> **What you will do**: An exact copy of the data is needed, but without any of its images.

> **Data section**:
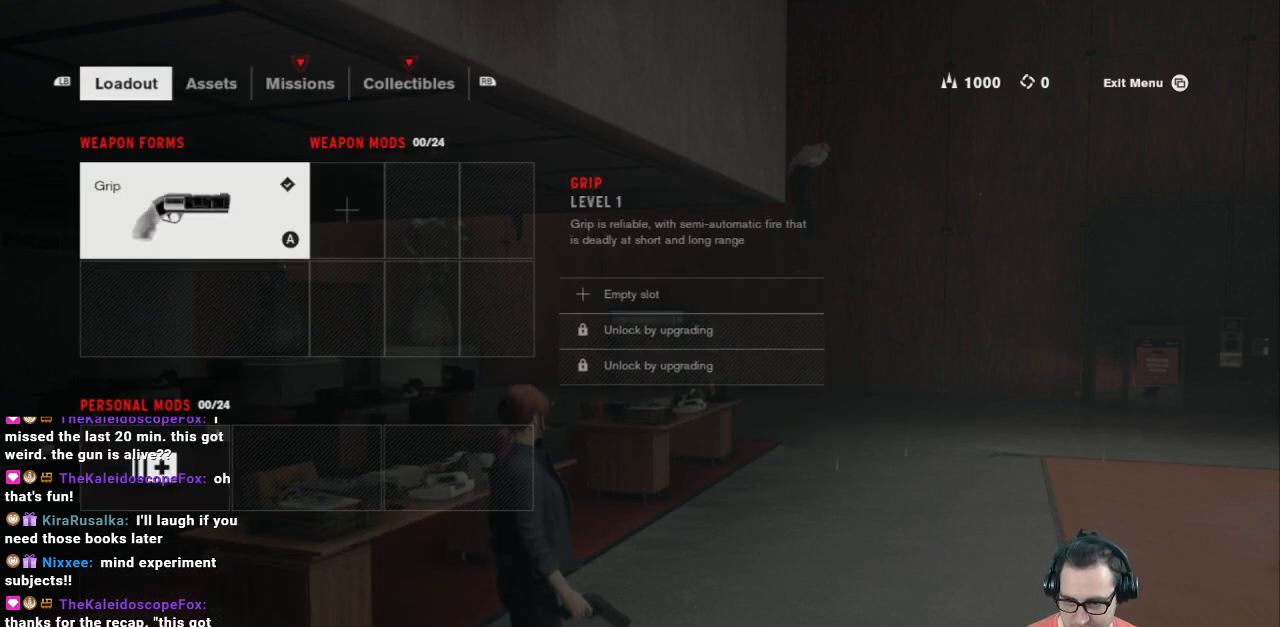
{"buttons": [], "left_stick": "center", "right_stick": "center", "events": [[100, "DPAD_UP", "up"]]}
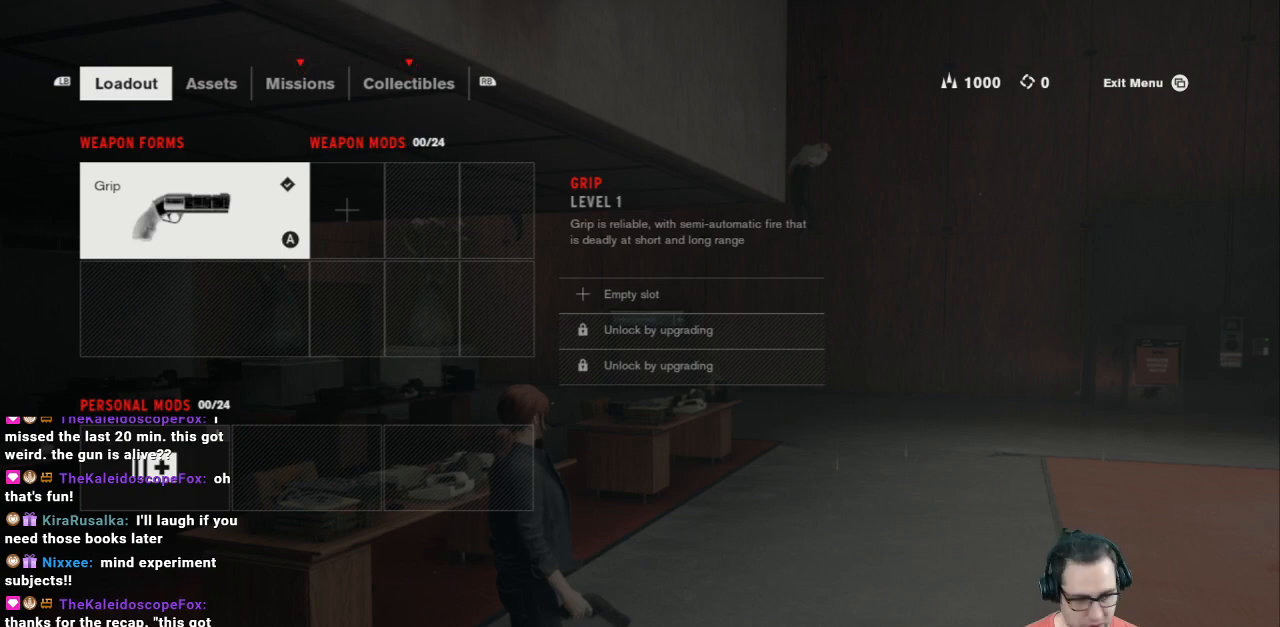
{"buttons": [], "left_stick": "center", "right_stick": "center", "events": []}
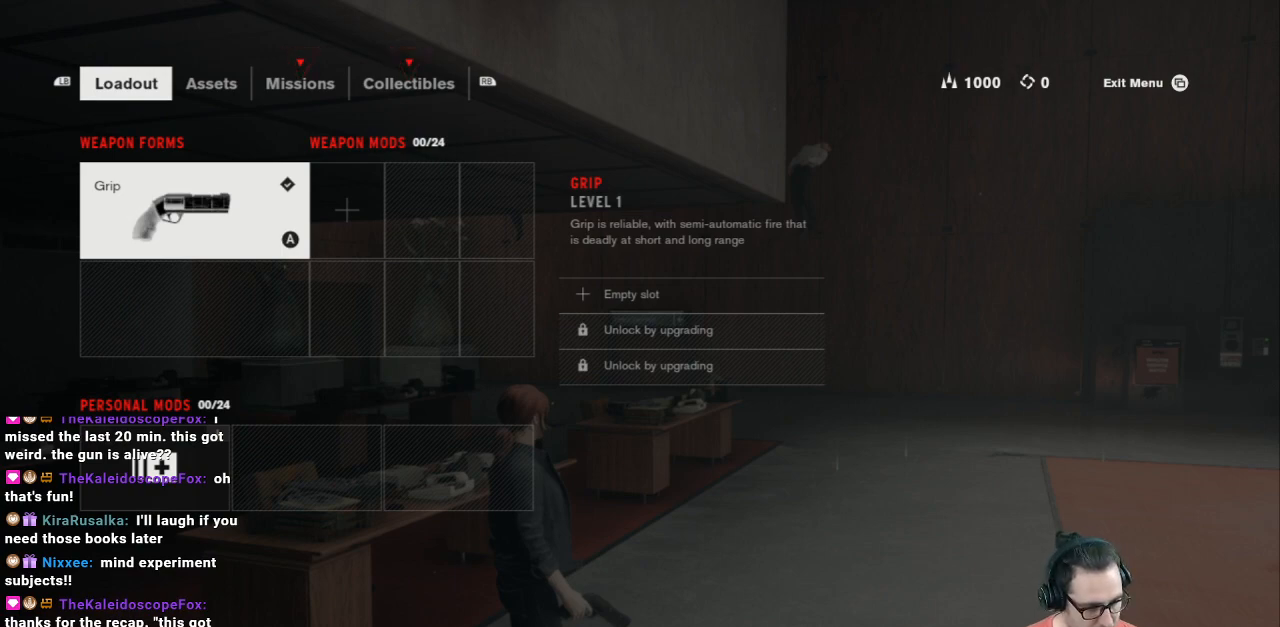
{"buttons": [], "left_stick": "center", "right_stick": "center", "events": [[67, "DPAD_DOWN", "down"], [167, "DPAD_DOWN", "up"]]}
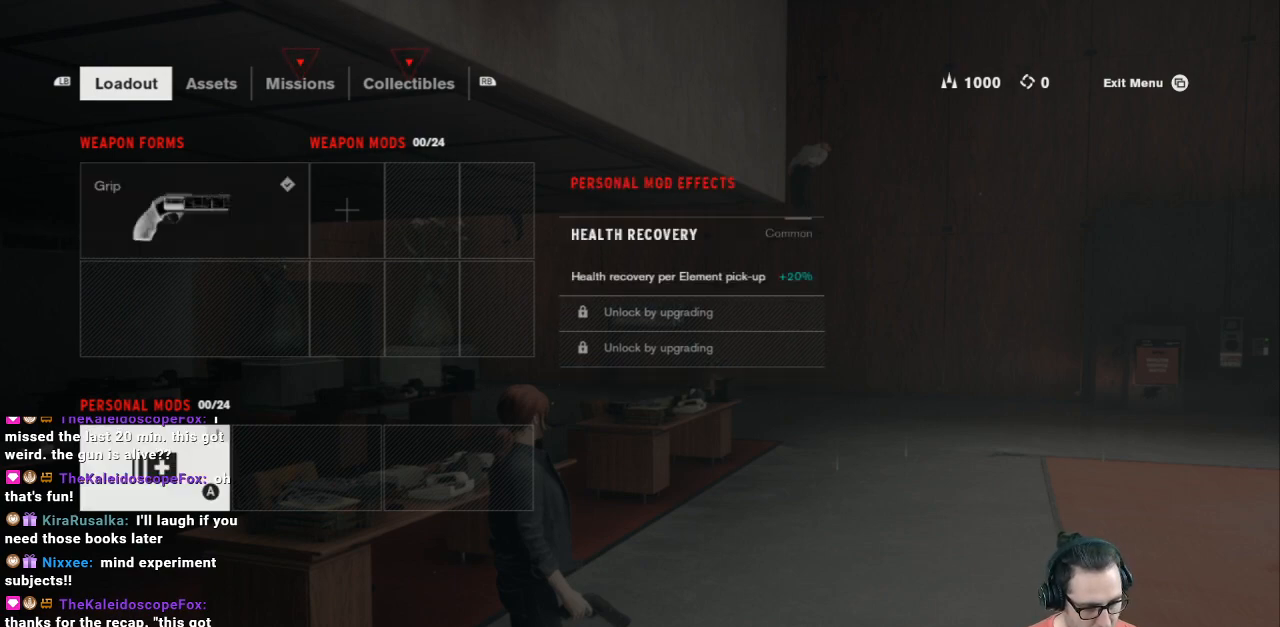
{"buttons": [], "left_stick": "center", "right_stick": "center", "events": [[300, "DPAD_UP", "down"], [367, "DPAD_UP", "up"]]}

> **Expected output**:
{"buttons": [], "left_stick": "center", "right_stick": "center", "events": [[100, "DPAD_UP", "up"]]}
{"buttons": [], "left_stick": "center", "right_stick": "center", "events": []}
{"buttons": [], "left_stick": "center", "right_stick": "center", "events": [[67, "DPAD_DOWN", "down"], [167, "DPAD_DOWN", "up"]]}
{"buttons": [], "left_stick": "center", "right_stick": "center", "events": [[300, "DPAD_UP", "down"], [367, "DPAD_UP", "up"]]}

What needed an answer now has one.